*POV Tsaniya Tabriz
Akhir semester empat. Masa-masa melelahkanku. Tugas menumpuk hingga mengurangi jatah murajaahku. Meskipun jumlah makul semakin sedikit dan SKS pun sudah berkurang, tapi tugas mandiri beberapa makulnya mengharuskanku melakukan penelitian. Aku menjadi lebih sering berada di luar pesantren bersama Kang Bimo. Aku juga mulai jarang merepotkan Mas Nizam. Aku sudah benar-benar mandiri sejak semester tiga.
Mas Nizam sendiri juga disibukkan dengan tugasnya merekrut pengajar di pesantren. Seperti yang pernah aku katakan sebelum aku menikah dulu, pesantren ini harus menjadi pesantren salaf yang tidak kalah maju. Punya daya saing yang cukup baik dan punya identitas di mata masyarakat. Baik Mas Nizam dan abang, mereka berdua berjuang untuk mulai membesarkan nama pesantren atas masukan-masukan yang telah diberikan oleh para sesepuh.
Pengajar yang sudah mendaftarkan diri dan mengirim identitas, diminta datang ke pesantren menemui abang dan Mas Nizam demi keperluan tes kependidikan, akhlak, membaca Alquran, dan membaca kitab kuning. Pendaftarnya tentu mereka yang sebetulnya sudah mumpuni, sebagiannya dari almuni mulai dari tahun 80-an. Tes kitab nantinya akan sepenuhnya diserahkan kepada abah, sedangkan tes kependidikan, akhlak, dan membaca Alquran kepada abang dan Mas Nizam. Sementara untuk pendaftar dari kalangan perempuan, aku memegang tes bagian kependidikan, tes akhlak dan membaca Alquran kepada ummik, dan tes kitab kepada Kak Ulya. Pendaftarnya sekitar 50 orang, 30 pihak putra dan 20 pihak putri. Rata-rata usia masih dua puluh lima. Hanya ada beberapa yang sudah sepuh yang lulus tanpa seleksi. Mereka yang dianggap sudah mumpuni dan berpengalaman. Atas kesibukan semua keluarga ndalem, aku dan Mas Nizam tak lagi memikirkan kapan kami akan diberikan momongan. Kesibukan itulah yang mengalihkan perhatian kami saat kami menyedihkan hal yang seharusnya sudah terjadi.
Tes dilakukan selama dua hari. Pengumuman selanjutnya masih menyusul, terkait tanggal pelaksanaan pembelajaran di madrasah diniyah. Karena gedung madrasah bertingkat dua, yang ada di seberang pintu gerbang, masih akan dimulai pembangunannya seminggu lagi. Melibatkan warga desa yang biasa menjadi kuli. Gedung tingkat dua itu, nantinya juga akan digunakan sebagai tempat pembelajaran quran. Pengajarnya dari santri sendiri yang sudah mumpuni membaca kitab dasar dan membaca Alquran dengan fasih, baik mereka santri putra ataupun putri. Dua tahun terakhir, santri-santri yang terlihat berprestasi lebih diperhatikan dan dididik secara khusus tanpa sepengetahuan mereka.

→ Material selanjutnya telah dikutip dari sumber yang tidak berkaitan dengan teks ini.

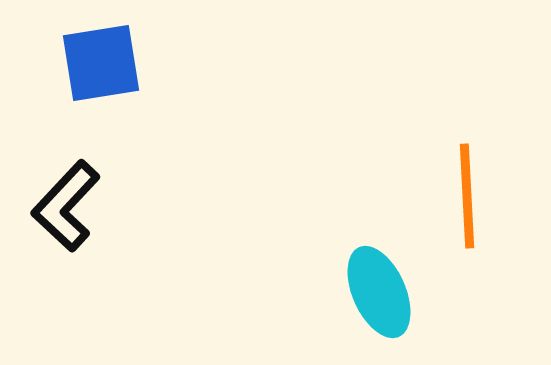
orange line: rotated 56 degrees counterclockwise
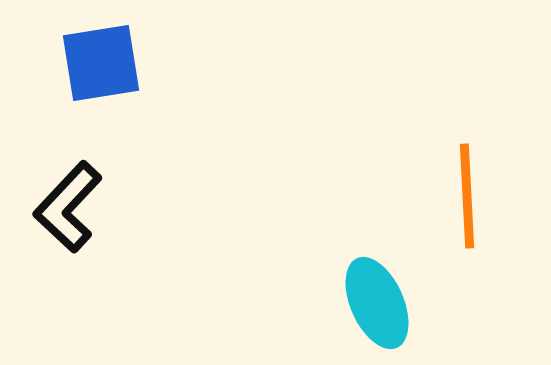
black L-shape: moved 2 px right, 1 px down
cyan ellipse: moved 2 px left, 11 px down
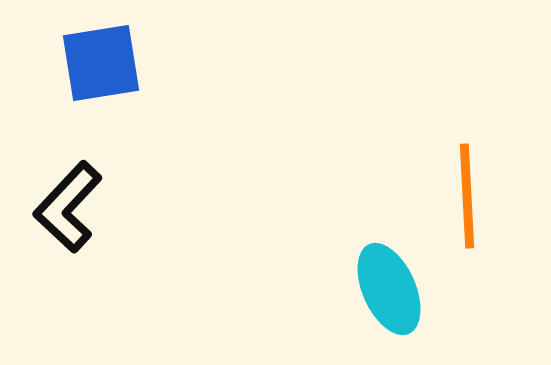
cyan ellipse: moved 12 px right, 14 px up
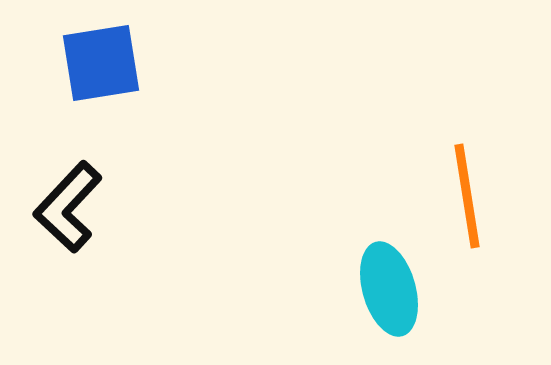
orange line: rotated 6 degrees counterclockwise
cyan ellipse: rotated 8 degrees clockwise
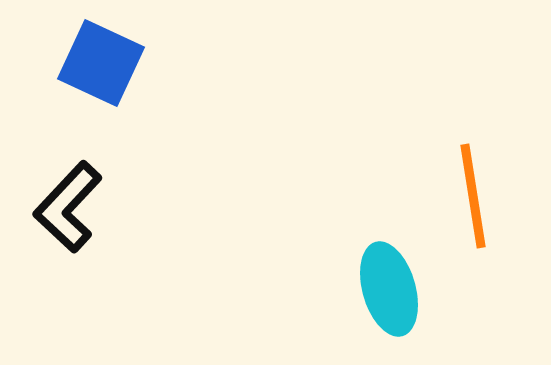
blue square: rotated 34 degrees clockwise
orange line: moved 6 px right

Selama 40 hari setelah tes itu selesai, aku diizinkan Mas Nizam tabarukan, target khatam murajaah 40 kali. Maka selama 40 hari itulah aku harus banyak berpuasa, termasuk puasa bergaul dengan suami. Bukannya tidak diperbolehkan. Hanya saja Mas Nizam sendiri yang sengaja tidak ingin menggangguku fokusku. Seandainya Mas Nizam tidak mengizinkanku waktu itu, maka aku juga tidak akan berangkat.
* Ibban Nizami
"Gimana rasanya tabarukan?"
"Serba ngempet, Mas."
"Ngempet apa?"
Dia merenges. Mendadak malu. Mendekatkan posisi duduknya, lalu menyadarkan kepalanya di pundak kananku. Tangan kanannya melingkar sampai ke pinggang kiriku. Aku hanya mendengar deru napasnya yang semakin keras. Juga suhu tubuhnya yang mulai terasa naik. Kusentuh keningnya. Kukira dia sedang demam, lelah karena tabarukan dan syukuran. Tapi, ternyata dia mengatakan sedang baik-baik saja.
"Mas, sebetulnya aku..."
"Sebetulnya?"
Kami saling menatap.
"Kenapa kamu, Ning?"
Dia memperlihatkan wajahnya dengan sangat manja. Matanya membulat sempurna. Berkali-kali melebarkan senyum. Lalu kembali memelukku.